(保存済みのデータ項目)
***

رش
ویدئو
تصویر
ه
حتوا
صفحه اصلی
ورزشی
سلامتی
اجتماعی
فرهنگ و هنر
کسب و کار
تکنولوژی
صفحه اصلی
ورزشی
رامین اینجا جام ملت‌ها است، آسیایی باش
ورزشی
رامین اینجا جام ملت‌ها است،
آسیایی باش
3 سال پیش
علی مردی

***

→ **実施する作業**
上の行をすべて、1行を1つの文字列とするJSONリストで表してもらえますか？空行は除いてください。

→ **回答**
[
  "رش",
  "ویدئو",
  "تصویر",
  "ه",
  "حتوا",
  "صفحه اصلی",
  "ورزشی",
  "سلامتی",
  "اجتماعی",
  "فرهنگ و هنر",
  "کسب و کار",
  "تکنولوژی",
  "صفحه اصلی",
  "ورزشی",
  "رامین اینجا جام ملت‌ها است، آسیایی باش",
  "ورزشی",
  "رامین اینجا جام ملت‌ها است،",
  "آسیایی باش",
  "3 سال پیش",
  "علی مردی"
]